Weiters trete er dafür ein   „ . . . dass die Bundesregierung ihr Bestes tun wird, um eine raschest

mögliche Lösung gemeinsam mit allen Vertragspartnern zu erarbeiten und sie dem Nationalrat

beziehungsweise  dem  Bundesrat  vorzulegen,   um  den  Einnahmenentfall der Gemeinden  zu

überbrücken".

Dieses grundsätzlich positive Bekenntnis der Bundesregierung muss naturgemäß um die anfälligen
Rückzahlungsbeträge und die Kosten der Verwaltungsverfahren erweitert werden!

Daher ersuche ich Sie im Namen der von mir repräsentierten Gemeinde, den österreichischen
Gemeinden für die angeführten Kosten vollständigen Ersatz zu leisten und somit die
österreichischen Gemeinden schadlos zu stellen.

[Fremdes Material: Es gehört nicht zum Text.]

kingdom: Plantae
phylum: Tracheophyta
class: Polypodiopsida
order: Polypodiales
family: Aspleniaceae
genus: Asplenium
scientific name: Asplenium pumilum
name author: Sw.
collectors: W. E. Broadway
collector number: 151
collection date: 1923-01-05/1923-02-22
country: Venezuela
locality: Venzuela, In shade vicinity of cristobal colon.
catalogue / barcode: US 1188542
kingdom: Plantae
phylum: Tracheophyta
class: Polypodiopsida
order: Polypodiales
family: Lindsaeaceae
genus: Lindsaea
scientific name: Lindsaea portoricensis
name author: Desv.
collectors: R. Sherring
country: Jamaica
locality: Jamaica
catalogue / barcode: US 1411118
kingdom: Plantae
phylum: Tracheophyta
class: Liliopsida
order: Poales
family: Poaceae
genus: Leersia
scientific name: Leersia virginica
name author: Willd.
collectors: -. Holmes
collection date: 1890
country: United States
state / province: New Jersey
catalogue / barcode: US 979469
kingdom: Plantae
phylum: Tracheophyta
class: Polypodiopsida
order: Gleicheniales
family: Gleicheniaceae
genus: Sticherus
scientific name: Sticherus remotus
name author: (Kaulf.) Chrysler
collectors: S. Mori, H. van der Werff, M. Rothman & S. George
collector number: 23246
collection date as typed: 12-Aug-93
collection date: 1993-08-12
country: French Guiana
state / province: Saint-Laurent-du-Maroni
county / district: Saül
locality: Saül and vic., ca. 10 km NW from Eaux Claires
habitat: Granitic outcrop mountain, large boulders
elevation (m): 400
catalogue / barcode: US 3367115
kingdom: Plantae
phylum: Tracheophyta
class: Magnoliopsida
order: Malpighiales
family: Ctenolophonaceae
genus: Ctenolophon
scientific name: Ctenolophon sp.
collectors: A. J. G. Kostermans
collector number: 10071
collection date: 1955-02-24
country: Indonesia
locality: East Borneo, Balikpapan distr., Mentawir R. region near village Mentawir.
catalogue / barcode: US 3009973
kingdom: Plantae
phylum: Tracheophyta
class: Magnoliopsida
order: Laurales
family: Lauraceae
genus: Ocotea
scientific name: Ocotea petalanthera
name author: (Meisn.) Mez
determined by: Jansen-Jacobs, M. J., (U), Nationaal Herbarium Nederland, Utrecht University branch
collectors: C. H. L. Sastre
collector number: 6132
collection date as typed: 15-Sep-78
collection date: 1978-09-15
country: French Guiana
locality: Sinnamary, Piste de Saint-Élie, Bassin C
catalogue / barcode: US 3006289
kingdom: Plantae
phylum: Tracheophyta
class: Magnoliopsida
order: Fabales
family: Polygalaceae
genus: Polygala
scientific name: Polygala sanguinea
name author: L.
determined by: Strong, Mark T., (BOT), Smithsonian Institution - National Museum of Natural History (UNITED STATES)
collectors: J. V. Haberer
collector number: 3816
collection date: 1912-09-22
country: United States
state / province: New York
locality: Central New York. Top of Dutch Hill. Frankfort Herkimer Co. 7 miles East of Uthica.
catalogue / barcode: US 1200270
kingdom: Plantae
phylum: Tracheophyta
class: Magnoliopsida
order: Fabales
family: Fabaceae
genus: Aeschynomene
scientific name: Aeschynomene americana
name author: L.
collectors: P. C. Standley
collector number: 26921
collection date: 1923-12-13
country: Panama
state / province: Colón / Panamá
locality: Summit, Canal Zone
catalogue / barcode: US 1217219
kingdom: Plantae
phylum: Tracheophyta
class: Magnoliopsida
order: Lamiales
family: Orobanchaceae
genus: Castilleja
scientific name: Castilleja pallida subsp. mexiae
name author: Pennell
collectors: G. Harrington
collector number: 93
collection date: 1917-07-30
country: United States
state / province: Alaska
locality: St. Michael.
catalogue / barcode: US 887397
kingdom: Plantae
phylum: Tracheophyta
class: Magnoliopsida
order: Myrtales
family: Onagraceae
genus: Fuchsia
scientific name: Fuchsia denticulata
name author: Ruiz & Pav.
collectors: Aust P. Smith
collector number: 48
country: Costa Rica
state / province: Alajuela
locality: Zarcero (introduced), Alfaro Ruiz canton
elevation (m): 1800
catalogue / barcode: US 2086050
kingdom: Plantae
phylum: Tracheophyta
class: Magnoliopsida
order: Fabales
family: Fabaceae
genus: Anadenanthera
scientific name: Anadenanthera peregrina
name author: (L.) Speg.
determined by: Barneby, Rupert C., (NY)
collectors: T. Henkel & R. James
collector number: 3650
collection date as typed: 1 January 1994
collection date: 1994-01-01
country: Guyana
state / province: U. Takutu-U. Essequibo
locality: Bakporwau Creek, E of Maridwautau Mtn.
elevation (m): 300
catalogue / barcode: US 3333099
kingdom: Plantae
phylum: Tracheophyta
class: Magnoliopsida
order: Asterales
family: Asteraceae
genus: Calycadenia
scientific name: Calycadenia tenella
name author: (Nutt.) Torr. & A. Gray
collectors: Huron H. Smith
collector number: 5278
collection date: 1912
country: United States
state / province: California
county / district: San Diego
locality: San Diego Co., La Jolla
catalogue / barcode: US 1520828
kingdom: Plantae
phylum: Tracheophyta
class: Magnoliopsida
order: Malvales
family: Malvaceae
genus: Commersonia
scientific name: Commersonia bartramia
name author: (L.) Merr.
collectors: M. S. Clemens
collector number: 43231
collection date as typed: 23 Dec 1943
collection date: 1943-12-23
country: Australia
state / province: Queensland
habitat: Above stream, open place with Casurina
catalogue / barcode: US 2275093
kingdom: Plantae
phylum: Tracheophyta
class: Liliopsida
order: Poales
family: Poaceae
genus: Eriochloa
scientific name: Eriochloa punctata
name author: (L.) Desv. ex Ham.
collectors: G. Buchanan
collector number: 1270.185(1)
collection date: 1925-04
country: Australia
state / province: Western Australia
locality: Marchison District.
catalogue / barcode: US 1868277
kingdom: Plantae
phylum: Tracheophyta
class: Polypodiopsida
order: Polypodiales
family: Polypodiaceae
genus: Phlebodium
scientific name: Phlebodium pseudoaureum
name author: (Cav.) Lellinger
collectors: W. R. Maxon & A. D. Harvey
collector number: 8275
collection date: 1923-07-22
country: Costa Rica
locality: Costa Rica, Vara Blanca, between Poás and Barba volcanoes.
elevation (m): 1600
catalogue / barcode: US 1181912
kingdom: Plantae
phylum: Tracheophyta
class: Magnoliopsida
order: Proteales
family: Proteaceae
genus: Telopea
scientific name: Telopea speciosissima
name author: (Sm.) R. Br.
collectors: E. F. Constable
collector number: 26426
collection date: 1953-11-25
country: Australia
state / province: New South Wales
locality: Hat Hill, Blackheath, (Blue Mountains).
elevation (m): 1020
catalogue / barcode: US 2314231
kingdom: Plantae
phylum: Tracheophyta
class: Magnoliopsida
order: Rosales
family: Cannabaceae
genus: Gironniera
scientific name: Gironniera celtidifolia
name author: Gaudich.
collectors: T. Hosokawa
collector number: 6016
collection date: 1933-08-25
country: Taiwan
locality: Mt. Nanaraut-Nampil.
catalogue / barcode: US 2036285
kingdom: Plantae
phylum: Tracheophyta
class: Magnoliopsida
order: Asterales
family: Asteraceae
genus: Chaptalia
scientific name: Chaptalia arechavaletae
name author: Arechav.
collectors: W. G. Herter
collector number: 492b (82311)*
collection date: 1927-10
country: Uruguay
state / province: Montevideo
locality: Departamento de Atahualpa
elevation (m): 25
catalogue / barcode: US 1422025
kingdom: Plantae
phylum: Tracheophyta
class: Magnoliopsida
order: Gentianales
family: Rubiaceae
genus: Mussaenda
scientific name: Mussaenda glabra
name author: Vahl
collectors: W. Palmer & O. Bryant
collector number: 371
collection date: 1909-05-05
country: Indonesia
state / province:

Es ist zu hoffen, sehr geehrter Herr Bundeskanzler, dass die österreichische Bundesregierung in
dieser Problematik eindeutig Position bezieht und die Kommunen nicht - was diese jedoch
gegebenenfalls als Alternative ins Auge zu fassen hätten - zur Beschreitung des Rechtsweges
verhalten werden müssten.

Abschließend ersuche ich Sie in diesem Sinne nicht nur um ein klare Stellungnahme, sondern um eine
rasche Veranlassung der erforderlichen Maßnahmen zugunsten der Gemeinden Österreichs!